With several major projects aimed at improving the choices and possibilities offered to external users of our end-stations completed and the foundations laid for structural biology at the ESRF post-EBS, 2017 has been another very busy year for the ESRF Structural Biology group. Indeed, all the group’s macromolecular crystallography (MX) facilities are now equipped with new generation FlexHCD sample changers, which, after initial teething troubles had been resolved, are faster, more reliable, versatile and robust than the SC3 devices they replace. Moreover, the completion of the ID23-2 nanobeam project means that the world’s first microfocus beamline dedicated to MX now provides users with a choice of two different beam sizes for experiments in micro-crystallography. However, the most high-profile project to be completed in our group in 2017 was the installation and commissioning of a Titan Krios cryo-electron microscope in the Belledonne Experimental Hall. As previously outlined, the microscope is being operated as a beamline (CM01) and forms part of the Partnership for Structural Biology (PSB) platform for cryo-electron microscopy (cryo-EM). Truly outstanding work by staff from the ESRF’s technical support divisions ensured that the infrastructure in which the microscope is sited was delivered on time and is second to none in terms of environmental stability (temperature, vibration, magnetic field), while excellent project management guaranteed the seamless installation and commissioning of the microscope. CM01 was inaugurated on 10th November 2017 with the first external user experiments starting soon after. Although it is still too soon to fully detail the outcomes of these, initial results, including those obtained on ‘test’ samples (i.e. Tobacco Mosaic Virus), are extremely encouraging and point to a very bright future for the beamline.

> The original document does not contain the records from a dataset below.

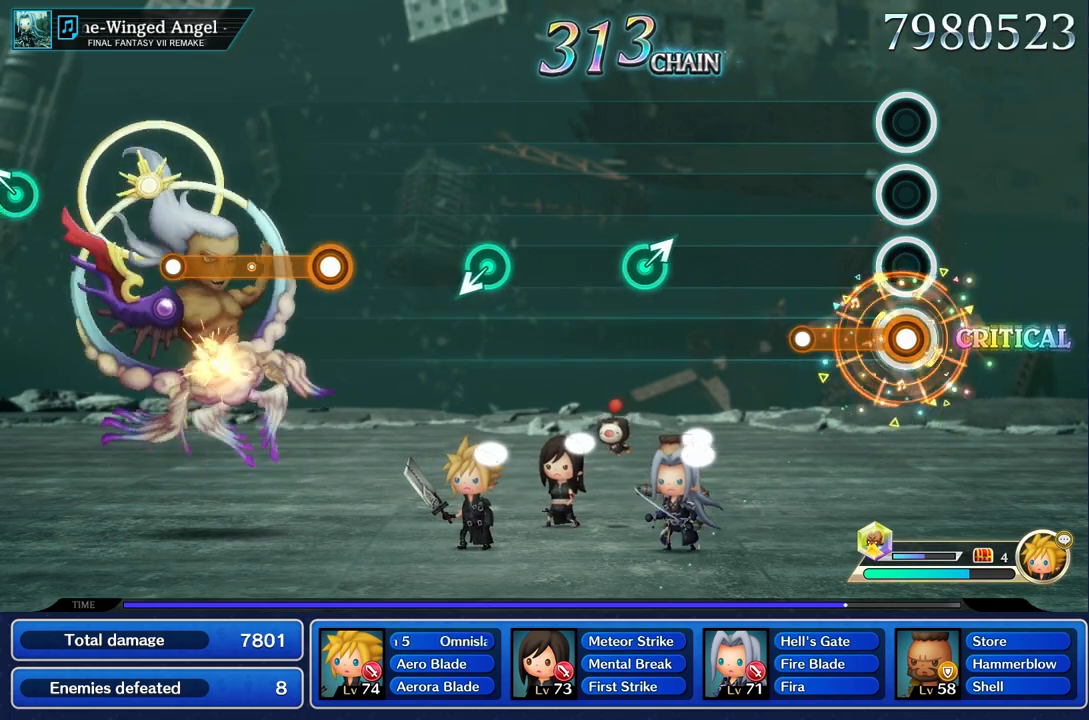
Gameplay with a controller (PlayStation layout); each line is a JSON object with the inputs held at the frame after it. "events" lists button and stick changes between this image and that frame as [ms after this image, input, new state], when the widget could be followed in between. Not read: L3 R1 R3.
{"buttons": [], "left_stick": "center", "right_stick": "center", "events": [[284, "R2", "up"]]}
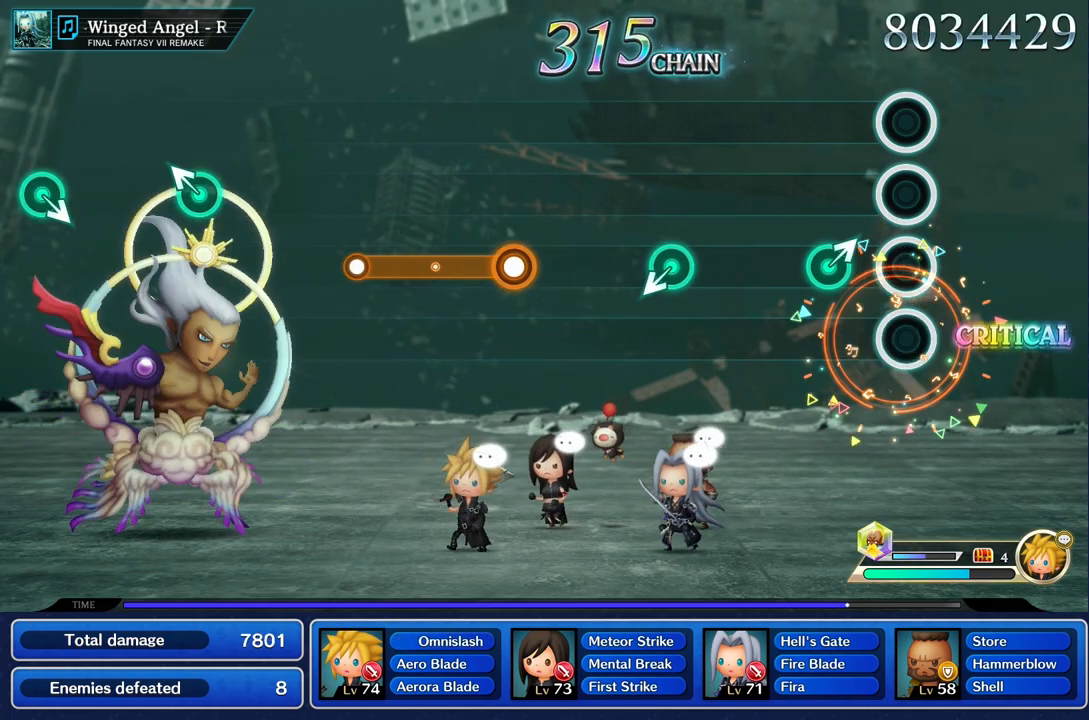
{"buttons": [], "left_stick": "center", "right_stick": "center", "events": [[183, "left_stick", "up"], [300, "left_stick", "center"]]}
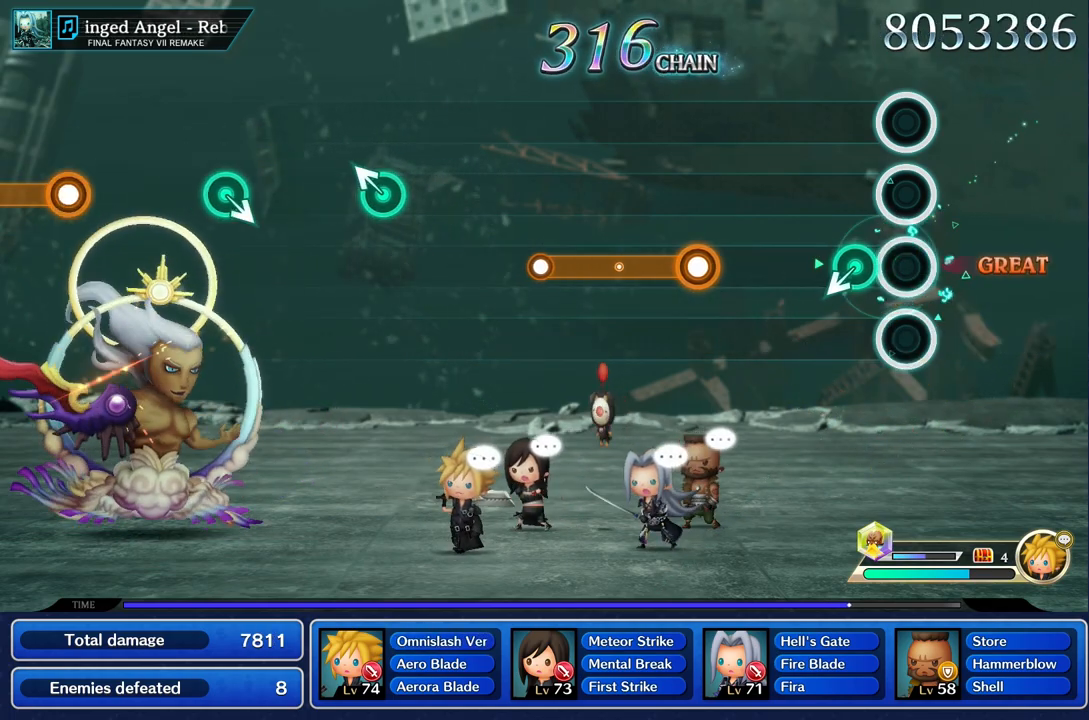
{"buttons": [], "left_stick": "center", "right_stick": "center", "events": [[150, "left_stick", "down"], [284, "left_stick", "center"]]}
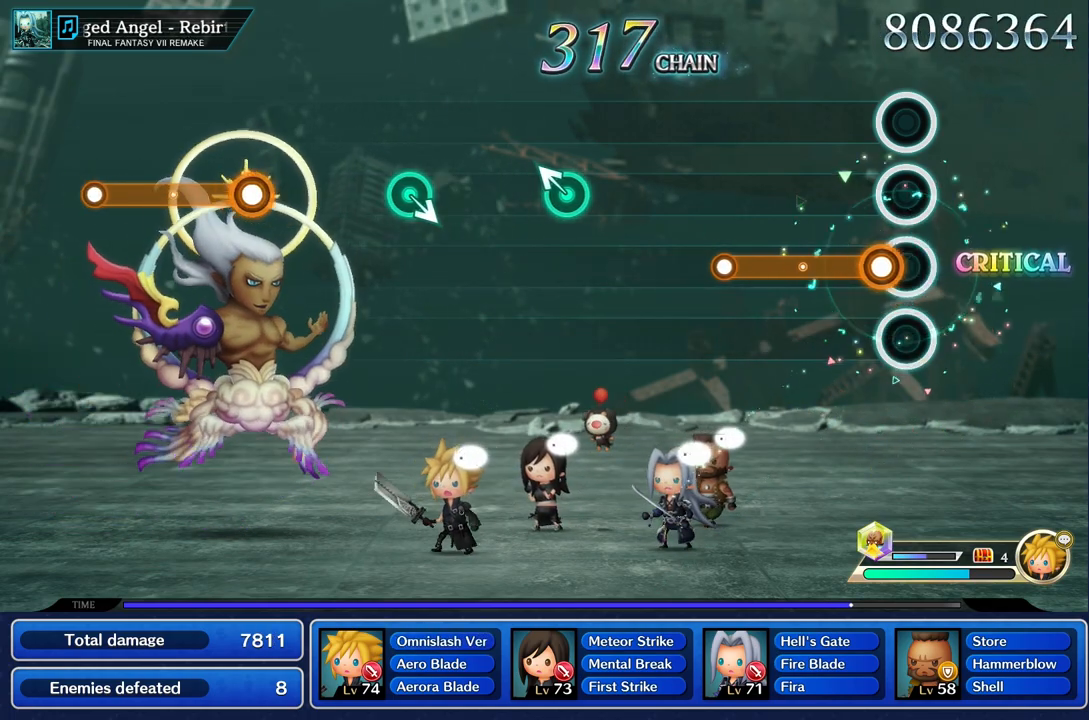
{"buttons": [], "left_stick": "center", "right_stick": "center", "events": [[100, "R2", "down"], [500, "R2", "up"]]}
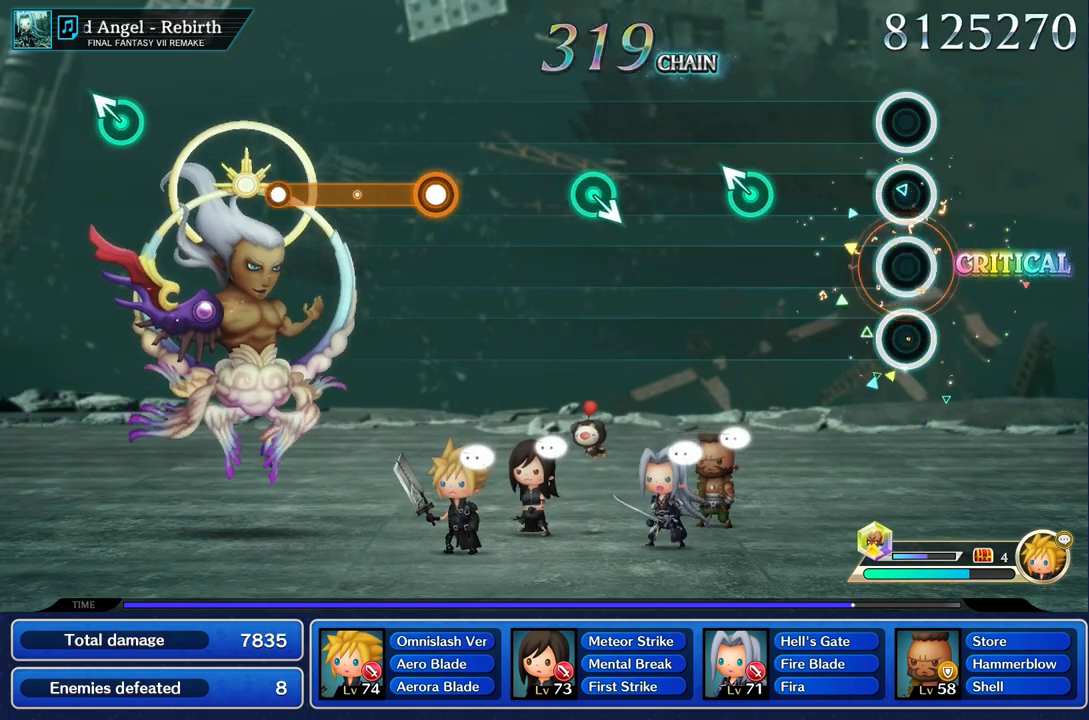
{"buttons": [], "left_stick": "up", "right_stick": "center", "events": [[417, "left_stick", "up"]]}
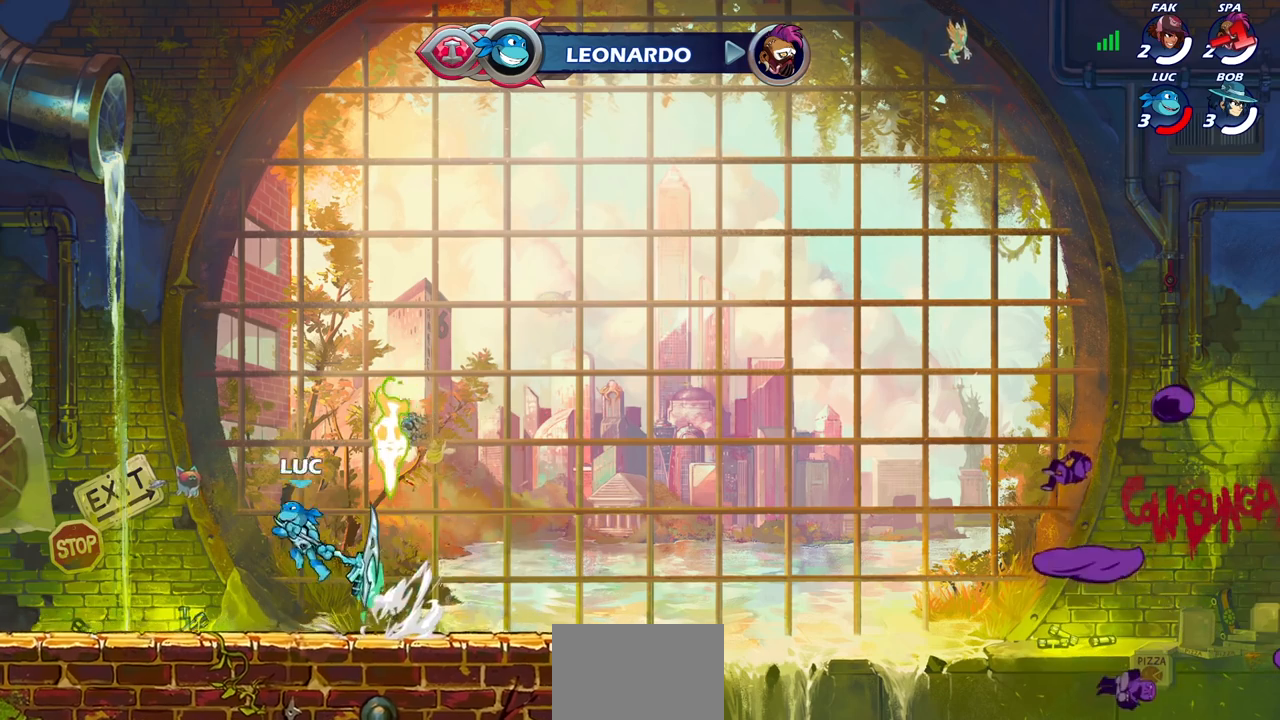
Gameplay with a controller (PlayStation layout); each line is a JSON object with the inputs held at the frame after it. "events" lists button and stick changes between this image and that frame as [ms after this image, input, new state], when the widget could be followed in between. Not read: L1.
{"buttons": [], "left_stick": "right", "right_stick": "center", "events": [[117, "CIRCLE", "up"], [167, "left_stick", "center"], [433, "left_stick", "right"]]}
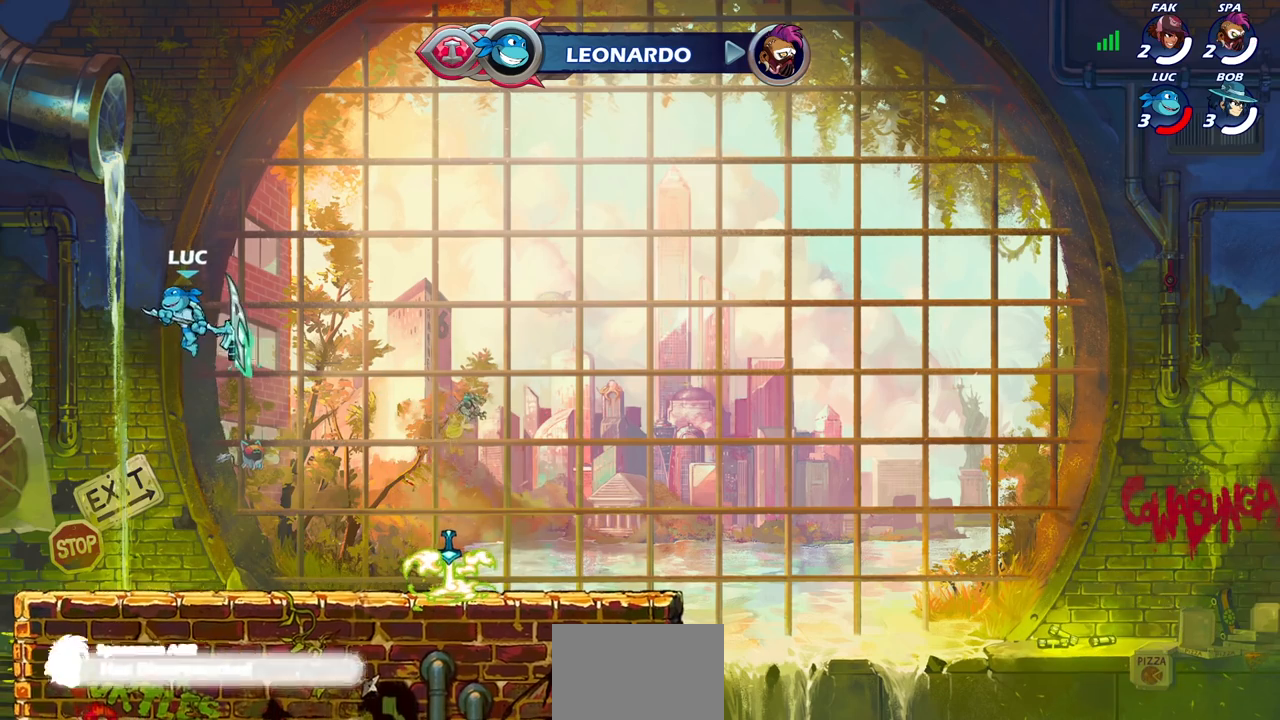
{"buttons": ["CROSS"], "left_stick": "right", "right_stick": "center", "events": [[117, "CROSS", "down"], [217, "CROSS", "up"], [433, "CROSS", "down"]]}
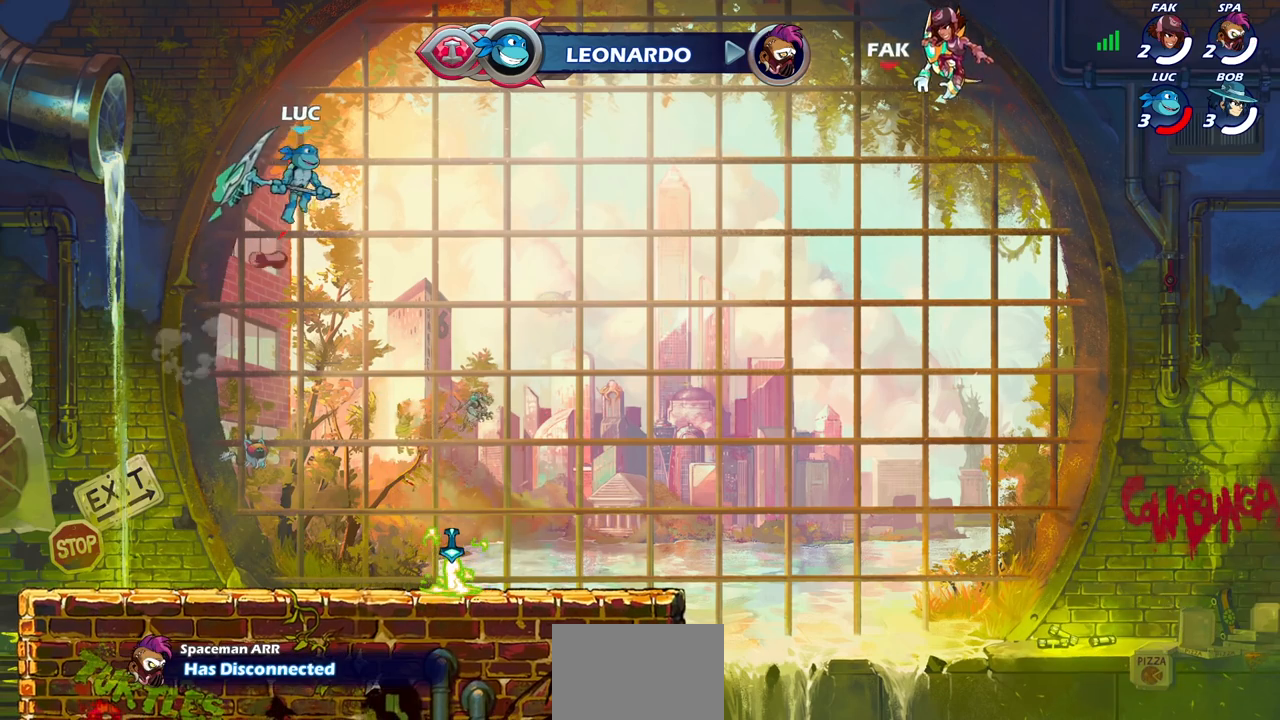
{"buttons": [], "left_stick": "up-left", "right_stick": "center", "events": [[67, "CROSS", "up"], [300, "left_stick", "left"], [467, "left_stick", "up-left"]]}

While all the above was being carried out, and as has been the case for many years, the ESRF’s facilities for structural biology continued to provide outstanding service to our external user community. ID29 and ID23-1 continue to be very productive with both end-stations delivering record numbers of depositions in the PDB (see http://biosync.sbkb.org/stats.do?stats_sec=RGNL&stats_focus_lvl=SITE&stats_site=ESRF for details). Output from the three UPBL10 MX end-stations (MASSIF-1 (ID30A-1), MASSIF-3 (ID30A-3) and ID30B) is also quickly ramping up, with the services they provide – particularly the ‘hands-off’, fully automatic data collection offered on MASSIF-1 – becoming very popular. 2017 has also seen BM29, the group’s BioSAXS beamline, truly come of age. When BM29 was first commissioned in 2012, BioSAXS was still seen as a ‘trendy’, but optional, technique complementary to MX. Such has been the success of BM29 – the number of papers citing use of the beamline is rapidly approaching 100 per year – that this is no longer the case and BioSAXS is now seen as a crucial source of complementary information in integrated structural biology projects, as are the in crystallo spectroscopy experiments provided by the group’s pioneering ID29S Cryobench facility, which was refurbished in 2017.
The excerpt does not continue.